Cultura e Spettacoli

Sì, viaggiare. Ma per andare dove?

Il 18 gennaio 1989, venticinque anni fa, moriva Bruce Chatwin, l'autore, tra le altre cose, di In Patagonia. Da allora il senso intimo del viaggiare è profondamente cambiato a causa della rivoluzione informatica. L'idea del viaggio implica storicamente vari elementi, positivi e negativi: la sete di conoscenza, la catarsi, la bramosia di potere, l'avidità. Ma anche la nostalgia e il desiderio del ritorno.

Perché il viaggio, per dirla con Montaigne, è la condizione ontologica dell'uomo. Esercizio continuo, primordiale istinto che assegna una nuova luce all'ombra. Allontanarsi dal luogo della propria origine non ha un valore per se stesso, se non si accetta che il viaggio comporti un misurarsi con l'ignoto e l'idea del ritorno. Ulisse, infatti, sfida l'ignoto ma sogna di ritornare a casa. Il moderno viaggiatore è invece in fuga nell'eterno presente. Non c'è luogo cui ritornare, né una direzione «di senso» verso cui tendere. Tutto è sotto i riflettori globali ma nulla è scrutato in profondità. La rete è il paradigma. I numerosi (e utili) strumenti di comunicazione, che raggiungono ogni angolo della terra, generano infatti mutamento sociale e incidono su aspetti emotivi, culturali, relazionali. Tuttavia non ci sono più mondi da esplorare e alterità con le quali misurarsi.

Permane la necessità dello scambio e della condivisione, così come fu per Marco Polo, ma l'incontro reale può anche essere superfluo.

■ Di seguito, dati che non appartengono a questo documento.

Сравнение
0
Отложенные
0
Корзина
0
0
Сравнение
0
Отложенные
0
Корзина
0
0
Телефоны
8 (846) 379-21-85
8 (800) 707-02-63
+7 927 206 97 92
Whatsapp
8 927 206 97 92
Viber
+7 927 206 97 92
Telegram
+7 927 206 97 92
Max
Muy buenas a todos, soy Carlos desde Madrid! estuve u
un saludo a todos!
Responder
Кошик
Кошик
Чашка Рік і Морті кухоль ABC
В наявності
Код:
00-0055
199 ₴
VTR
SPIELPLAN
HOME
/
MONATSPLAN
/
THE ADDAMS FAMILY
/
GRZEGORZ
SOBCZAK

Un viso, un profumo, un paesaggio possono essere virtuali e nulla è pregiudicato. È insomma un viaggiare compulsivo dove si acconsente alla riduzione dell'umano nonostante siano amplificate le sue potenzialità tecniche. Ma c'è di più. Oggi, incantevoli e quasi magiche immagini virtuali celano la bellezza della scoperta. E così non solo il viaggio fisico non è più necessario, visto che possiamo visitare musei o città grazie al web, ma addirittura conosciamo ogni minimo particolare ancor prima di essere in un luogo. Perfino l'organizzazione di una banale vacanza viene costretta in una dimensione matematica perché tutto deve essere pianificato in modo che vengano azzerate le sorprese. I risvolti positivi li conosciamo: sono tanti.

Al contempo, però, nemmeno ci sfiora il pensiero che la gestione di ogni particolare ci possa privare per sempre di elementi tutti umani come la fragilità o lo stupore.